We don’t ‘believe’ in a truth statement and all of a sudden receive eternal life. It’s not a transaction but a relationship! In knowing the Son we know the Father, this is Eternal life itself! Mind bending isn’t it!? True freedom is knowing the Father, who the son came to reveal. Because of the darkness that blinds us and keeps us from knowing God, we need Jesus to reveal the Father to us! In that sense He is the only way to the Father, all other sources of knowledge and revelation are faulty. It’s not that Jesus is the formula to getting to God, but that He alone knows who He is! ‘Believing’ in Jesus, in an intellectual sense, isn’t how we ‘get to God’. It’s not a system, it’s a relationship. We cannot divorce salvation, freedom, or life from the person of Jesus. Knowing Him is freedom, knowing Him is eternal life.
“You study the Scriptures diligently because you think that in them you have eternal life. These are the very Scriptures that testify about me, yet you refuse to come to me to have life (John 5:39-40).”
How Jesus Reveals the Father
They way Jesus reveals the Father to us is simple yet profound. If Jesus just started saying a bunch of truths to us through the bible, we would still be functioning in the same way as all religions, from principles, teaching, and knowledge that we need to apprehend. We don’t have the ability to see the Father on our own, so as ‘the only one who know’s the father’, Jesus enters into our blindness and unites Himself to us in the darkness. “Christ in us the hope of glory!” Jesus doesn’t call us to follow principles, but enters inside each of us and reveals what He knows to be true about the Father with us from the inside out!
“On that day you will realize that I am in my Father, and you are in me, and I am in you (John 14:12).”
He shares His relationship with the Father with us, He gives us His eyes, His perspective, and the love He shares with His dad is now shared with us!

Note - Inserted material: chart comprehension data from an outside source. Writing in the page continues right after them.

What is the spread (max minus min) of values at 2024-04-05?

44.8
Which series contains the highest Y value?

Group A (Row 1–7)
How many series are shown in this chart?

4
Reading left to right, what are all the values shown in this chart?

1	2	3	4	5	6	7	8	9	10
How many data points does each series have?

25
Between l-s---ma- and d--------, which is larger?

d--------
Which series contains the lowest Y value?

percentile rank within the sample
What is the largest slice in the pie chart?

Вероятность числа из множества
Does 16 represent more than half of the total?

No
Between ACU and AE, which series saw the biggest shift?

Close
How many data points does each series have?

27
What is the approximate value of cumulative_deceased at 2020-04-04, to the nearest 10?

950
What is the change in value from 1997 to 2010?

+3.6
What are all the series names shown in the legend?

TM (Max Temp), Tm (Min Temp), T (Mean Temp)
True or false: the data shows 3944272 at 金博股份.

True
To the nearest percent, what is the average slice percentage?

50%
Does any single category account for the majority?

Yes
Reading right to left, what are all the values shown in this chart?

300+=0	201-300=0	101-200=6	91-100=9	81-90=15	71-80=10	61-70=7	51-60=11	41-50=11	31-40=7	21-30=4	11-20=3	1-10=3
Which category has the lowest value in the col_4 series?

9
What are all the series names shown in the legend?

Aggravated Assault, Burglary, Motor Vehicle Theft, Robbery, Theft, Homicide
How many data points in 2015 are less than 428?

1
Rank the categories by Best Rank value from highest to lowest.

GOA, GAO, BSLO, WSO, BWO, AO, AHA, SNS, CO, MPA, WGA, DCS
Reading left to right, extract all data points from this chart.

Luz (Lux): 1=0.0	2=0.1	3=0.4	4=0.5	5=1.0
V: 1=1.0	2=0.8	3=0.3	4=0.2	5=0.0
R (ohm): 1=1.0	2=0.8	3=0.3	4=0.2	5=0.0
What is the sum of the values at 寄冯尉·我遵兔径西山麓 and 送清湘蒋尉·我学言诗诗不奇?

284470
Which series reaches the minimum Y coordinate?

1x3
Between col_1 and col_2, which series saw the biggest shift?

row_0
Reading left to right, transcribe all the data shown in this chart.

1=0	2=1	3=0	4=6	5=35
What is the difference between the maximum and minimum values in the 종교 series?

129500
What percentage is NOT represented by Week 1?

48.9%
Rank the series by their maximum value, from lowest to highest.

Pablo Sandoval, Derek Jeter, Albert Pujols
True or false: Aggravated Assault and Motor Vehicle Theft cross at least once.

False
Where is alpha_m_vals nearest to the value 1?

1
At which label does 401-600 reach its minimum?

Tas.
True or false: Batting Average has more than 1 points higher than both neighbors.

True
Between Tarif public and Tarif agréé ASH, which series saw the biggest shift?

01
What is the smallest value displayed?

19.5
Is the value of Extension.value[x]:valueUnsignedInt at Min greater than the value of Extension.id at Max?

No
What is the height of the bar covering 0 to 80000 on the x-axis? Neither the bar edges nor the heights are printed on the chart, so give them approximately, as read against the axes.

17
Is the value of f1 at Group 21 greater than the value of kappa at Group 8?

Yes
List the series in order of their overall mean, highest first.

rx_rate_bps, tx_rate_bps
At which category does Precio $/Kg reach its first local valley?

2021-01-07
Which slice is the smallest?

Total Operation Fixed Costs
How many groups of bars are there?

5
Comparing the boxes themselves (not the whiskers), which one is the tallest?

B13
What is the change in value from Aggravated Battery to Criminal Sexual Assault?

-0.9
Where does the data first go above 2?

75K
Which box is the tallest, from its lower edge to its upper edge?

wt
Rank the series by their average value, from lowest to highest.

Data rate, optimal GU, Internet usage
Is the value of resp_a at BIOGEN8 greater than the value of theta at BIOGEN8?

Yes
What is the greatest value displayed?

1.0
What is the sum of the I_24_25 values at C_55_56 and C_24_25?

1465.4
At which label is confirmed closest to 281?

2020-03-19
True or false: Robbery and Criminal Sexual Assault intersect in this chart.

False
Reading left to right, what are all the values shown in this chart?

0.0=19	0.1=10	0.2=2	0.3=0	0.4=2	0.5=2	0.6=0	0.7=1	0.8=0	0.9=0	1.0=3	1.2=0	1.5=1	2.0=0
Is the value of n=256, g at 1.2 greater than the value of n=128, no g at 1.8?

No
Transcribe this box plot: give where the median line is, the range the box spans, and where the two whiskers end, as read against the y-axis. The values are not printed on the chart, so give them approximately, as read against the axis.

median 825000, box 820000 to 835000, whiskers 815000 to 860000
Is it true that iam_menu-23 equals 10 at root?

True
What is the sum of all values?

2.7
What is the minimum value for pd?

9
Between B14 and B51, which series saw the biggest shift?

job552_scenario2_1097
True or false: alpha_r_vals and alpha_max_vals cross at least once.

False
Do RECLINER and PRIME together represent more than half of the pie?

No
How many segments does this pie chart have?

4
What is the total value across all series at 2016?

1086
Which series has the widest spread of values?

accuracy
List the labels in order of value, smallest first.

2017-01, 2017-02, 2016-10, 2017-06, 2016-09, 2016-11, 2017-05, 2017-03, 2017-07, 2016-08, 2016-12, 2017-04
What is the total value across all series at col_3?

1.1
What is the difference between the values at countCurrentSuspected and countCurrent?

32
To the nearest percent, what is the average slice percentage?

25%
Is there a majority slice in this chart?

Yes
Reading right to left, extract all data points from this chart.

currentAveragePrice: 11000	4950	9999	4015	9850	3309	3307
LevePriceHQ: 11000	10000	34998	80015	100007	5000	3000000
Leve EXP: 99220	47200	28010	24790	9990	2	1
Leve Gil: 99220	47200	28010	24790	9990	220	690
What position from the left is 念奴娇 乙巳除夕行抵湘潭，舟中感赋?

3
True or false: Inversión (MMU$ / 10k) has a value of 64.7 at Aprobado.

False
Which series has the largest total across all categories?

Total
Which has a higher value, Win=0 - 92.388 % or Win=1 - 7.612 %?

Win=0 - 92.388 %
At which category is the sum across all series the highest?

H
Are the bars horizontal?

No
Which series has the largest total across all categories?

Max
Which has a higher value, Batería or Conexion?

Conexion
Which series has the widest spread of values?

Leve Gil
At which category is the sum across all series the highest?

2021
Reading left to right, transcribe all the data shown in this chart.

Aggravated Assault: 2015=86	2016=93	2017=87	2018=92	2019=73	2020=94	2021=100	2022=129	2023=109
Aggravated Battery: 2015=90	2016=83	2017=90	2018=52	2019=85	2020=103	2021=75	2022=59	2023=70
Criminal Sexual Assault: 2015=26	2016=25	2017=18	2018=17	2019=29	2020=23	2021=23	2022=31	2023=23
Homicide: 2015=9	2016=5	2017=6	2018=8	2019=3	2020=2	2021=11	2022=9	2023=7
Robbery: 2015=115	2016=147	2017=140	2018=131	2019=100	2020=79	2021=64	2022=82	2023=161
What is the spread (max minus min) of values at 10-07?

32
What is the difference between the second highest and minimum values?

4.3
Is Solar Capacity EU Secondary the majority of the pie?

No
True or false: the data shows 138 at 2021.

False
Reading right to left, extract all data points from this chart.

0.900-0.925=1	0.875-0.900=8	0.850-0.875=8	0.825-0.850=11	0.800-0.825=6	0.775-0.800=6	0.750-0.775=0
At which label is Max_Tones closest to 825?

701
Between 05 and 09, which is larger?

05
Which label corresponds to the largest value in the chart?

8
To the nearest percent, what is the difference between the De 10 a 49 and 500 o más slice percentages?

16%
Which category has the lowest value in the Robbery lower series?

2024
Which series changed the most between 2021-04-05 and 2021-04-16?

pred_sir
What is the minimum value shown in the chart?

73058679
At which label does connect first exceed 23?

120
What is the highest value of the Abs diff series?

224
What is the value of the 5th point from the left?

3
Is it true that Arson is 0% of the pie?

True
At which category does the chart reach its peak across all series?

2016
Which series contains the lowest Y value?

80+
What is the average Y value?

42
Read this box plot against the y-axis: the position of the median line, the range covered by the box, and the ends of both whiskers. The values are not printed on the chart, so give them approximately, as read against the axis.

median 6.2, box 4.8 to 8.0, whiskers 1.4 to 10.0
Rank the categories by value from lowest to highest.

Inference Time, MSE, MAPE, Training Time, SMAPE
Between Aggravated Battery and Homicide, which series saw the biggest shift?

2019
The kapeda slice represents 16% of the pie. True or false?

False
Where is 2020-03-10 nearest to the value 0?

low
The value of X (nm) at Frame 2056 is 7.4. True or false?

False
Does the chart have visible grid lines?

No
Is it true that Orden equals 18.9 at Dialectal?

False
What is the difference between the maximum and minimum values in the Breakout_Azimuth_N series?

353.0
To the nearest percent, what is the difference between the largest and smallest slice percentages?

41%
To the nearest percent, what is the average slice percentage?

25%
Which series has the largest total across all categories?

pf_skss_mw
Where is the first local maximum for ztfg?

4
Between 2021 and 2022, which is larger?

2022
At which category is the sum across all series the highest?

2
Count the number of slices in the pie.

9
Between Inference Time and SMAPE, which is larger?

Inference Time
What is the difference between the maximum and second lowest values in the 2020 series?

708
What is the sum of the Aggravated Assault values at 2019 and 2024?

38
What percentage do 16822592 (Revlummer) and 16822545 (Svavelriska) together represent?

That is what brings transformation, that where freedom reigns, that is what eternal life is! Wrap your mind around that one!
To finish up I encourage you to read Jesus’ prayer in John 17. Below are a couple small sections that point to the purpose of Jesus, the hidden revelation of knowing the Father, and the truth of what freedom is all about!
“I have revealed you to those whom you gave me out of the world. They were yours; you gave them to me and they have obeyed your word. Now they know that everything you have given me comes from you. For I gave them the words you gave me and they accepted them. They knew with certainty that I came from you, and they believed that you sent me (John 17:6-8).”
“My prayer is not for them alone. I pray also for those who will believe in me through their message, that all of them may be one,Father, just as you are in me and I am in you. May they also be in us so that the world may believe that you have sent me. I have given them the glory that you gave me, that they may be one as we are one— I in them and you in me—so that they may be brought to complete unity. Then the world will know that you sent me and have loved them even as you have loved me (20-23).”
“Righteous Father, though the world does not know you, I know you, and they know that you have sent me. I have made you known to them, and will continue to make you known in order that the love you have for me may be in them and that I myself may be in them (25-26).”